Chronic low grade inflammation underlies all states of sickness and disease associated with aging. Everything that is "healthy" is probably good for chronic inflammation but eating blueberries or taking magnesium or focusing on nasal breathing are just too specific... not fundamental enough. What I want to know is what is the #1 best way to target inflammaging that will make a difference....I can worry about the marginal gains later.
Having said that.....what would you ask if you got a chance to talk to a PhD who is a retired academic researcher in multiple areas of human physiology, was a professional athlete in two sports, has been a lifelong bodybuilder, and who is now coaching top level athletes and older high performing older around the world? What would you ask him? Right....so would I. On episode 147 I took a deep dive into inflammaging with Dr. Dwayne Jackson to understand his approach to stop chronic inflammation from reducing our ability to perform and recover, and improve our health along the way. He did not disappoint.
Dr Jackson even shared his secret breakfast feast that I have been eating every morning ever since. Be ready to take some notes.
This episode will definitely help if you find that you are....
- Recovering from exercise more slowly?
- Cutting calories but still cannot lose that last bit of visceral fat?
- Eliminating healthy foods because you can't digest them well...feel bloated...get constipated?
All right, let's talk to Dr Dwayne Jackson about resolving chronic inflammation.
Bio: Dwayne Jackson, PhD
- Dr. Dwayne N. Jackson is a dad, athlete, health specialist, medical educator, scientist, and entrepreneur. He has over 12 years of university education in exercise/human physiology, medicine, and nutritional biochemistry. Dr. Jackson holds a PhD in neurovascular physiology and has been educated at some of the top academic institutions in North America including University of Ottawa, the University of Western Ontario, and Yale University School of Medicine.
- drdwaynejackson.com
- [email protected]
- @drdnjackson - Instagram
- @drdnjackson - Twitter / X
Notes:
Lower inflammation
- gut health : healthy poops
- How to get a healthy gut?
- Don’t major in the minors. Focus on what matters. Highly processed food isn’t ideal but it won’t make a big difference if it is occasional. Mostly eat a whole food mostly plant based diet.
- Seed the biome with diversity and fertilize / feed the biome a diverse diet to provide food for the different elements of good bugs.
- Blood tests (hsCRP, ESR, ferritin, fibrinogen ) to see if you have an inflammatory problem.

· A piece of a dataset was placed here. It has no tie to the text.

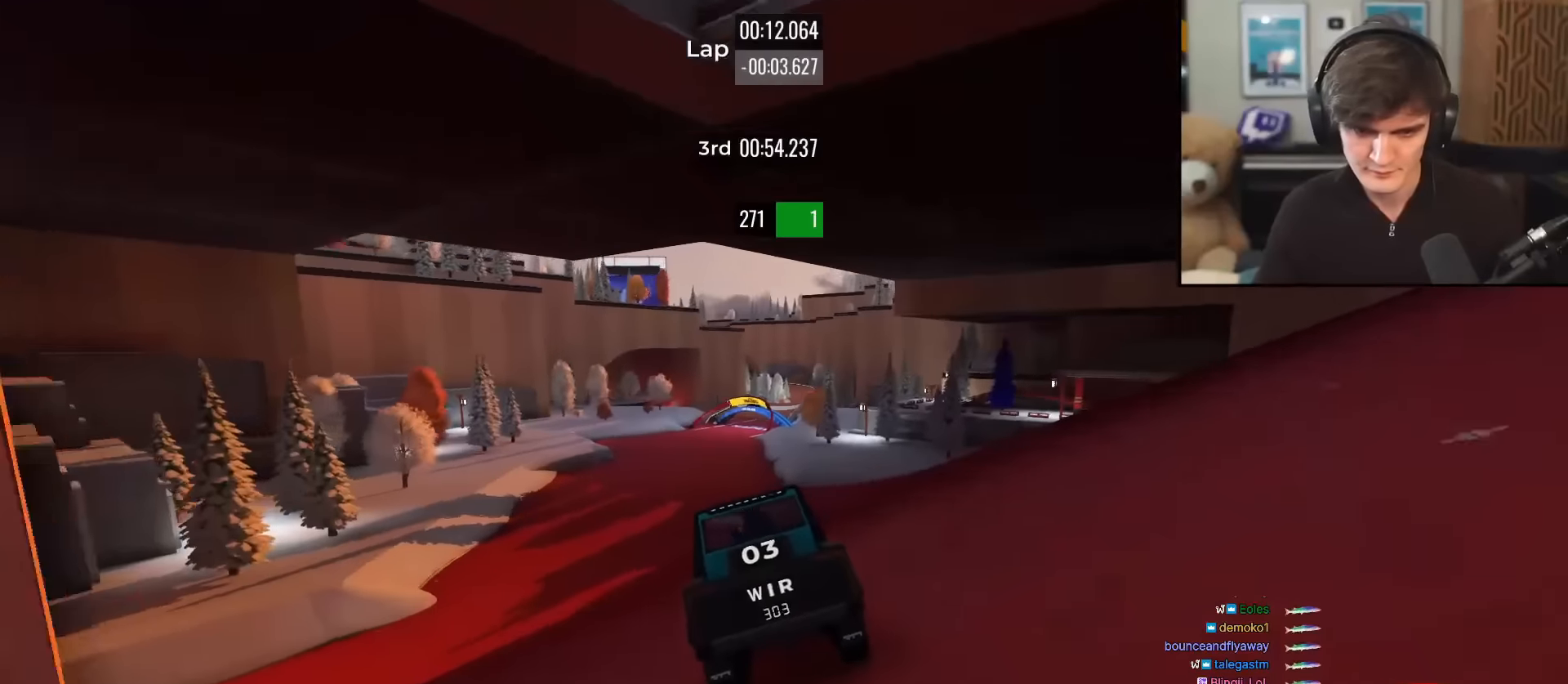
{"keys": ["up"], "events": []}
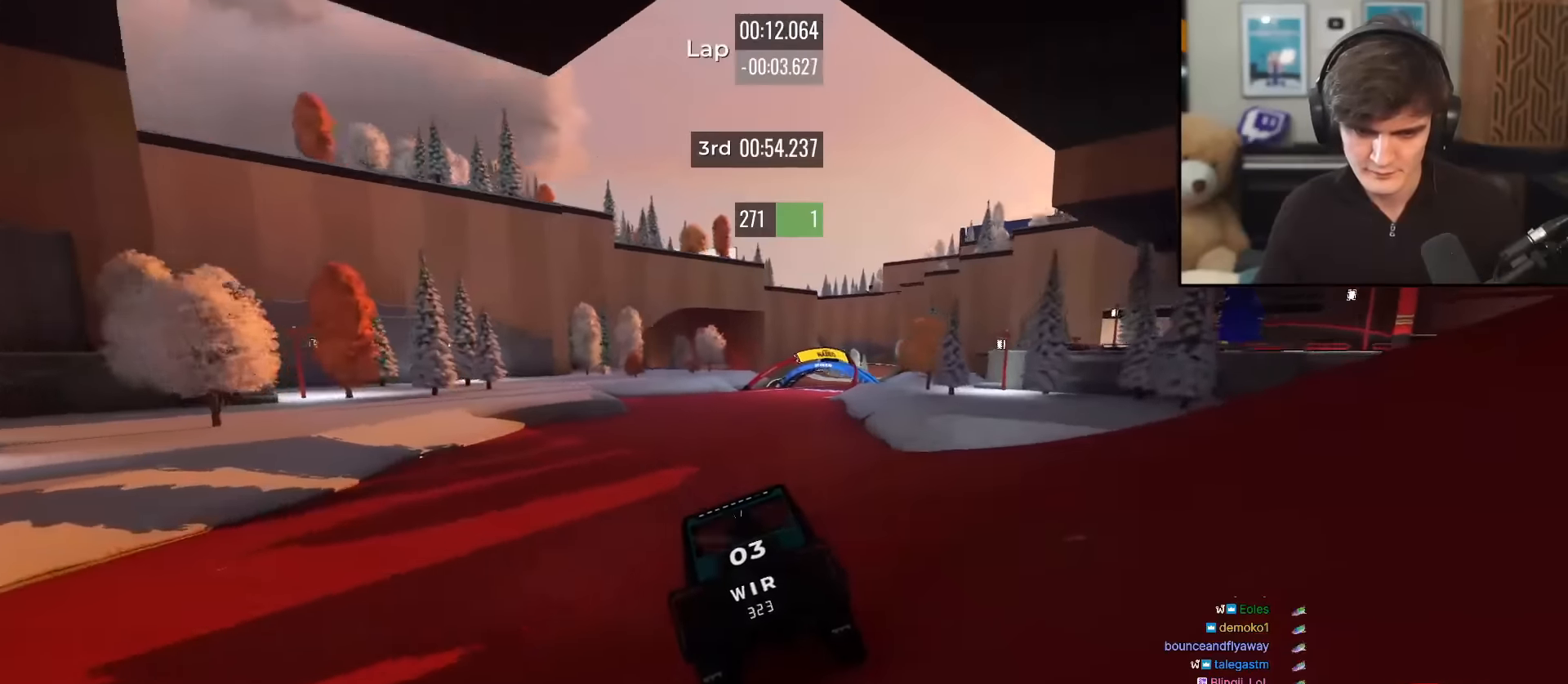
{"keys": ["up"], "events": []}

- Get fiber up to 40-60g/d. Start with low FODMAP high fiber “overnight oats” plus berries and whey
- You will start pooping regularly
Make Overnight Oats the day before
- 0.5-1 cup of large flaked , old fashioned oats
- 1-2 tblsp milled flax
- 1-2 tblsp chia
- 14 grams of nut of choice
- Dried fruit — whatever you want
- 1+ cup of milk of choice
- Sit overnight
- Make 5 serving at once
Eat Overnight Oats in the morning
- Scoop into bowl
- 1 scoop of whey protein isolate
- ½-1 cup of berries
- 17-35 grams fiber. Low fodmap
Also take probiotic during last part of the day
- Visbiome. Full strength 450 billion colony forming units per satchet. Last part of day.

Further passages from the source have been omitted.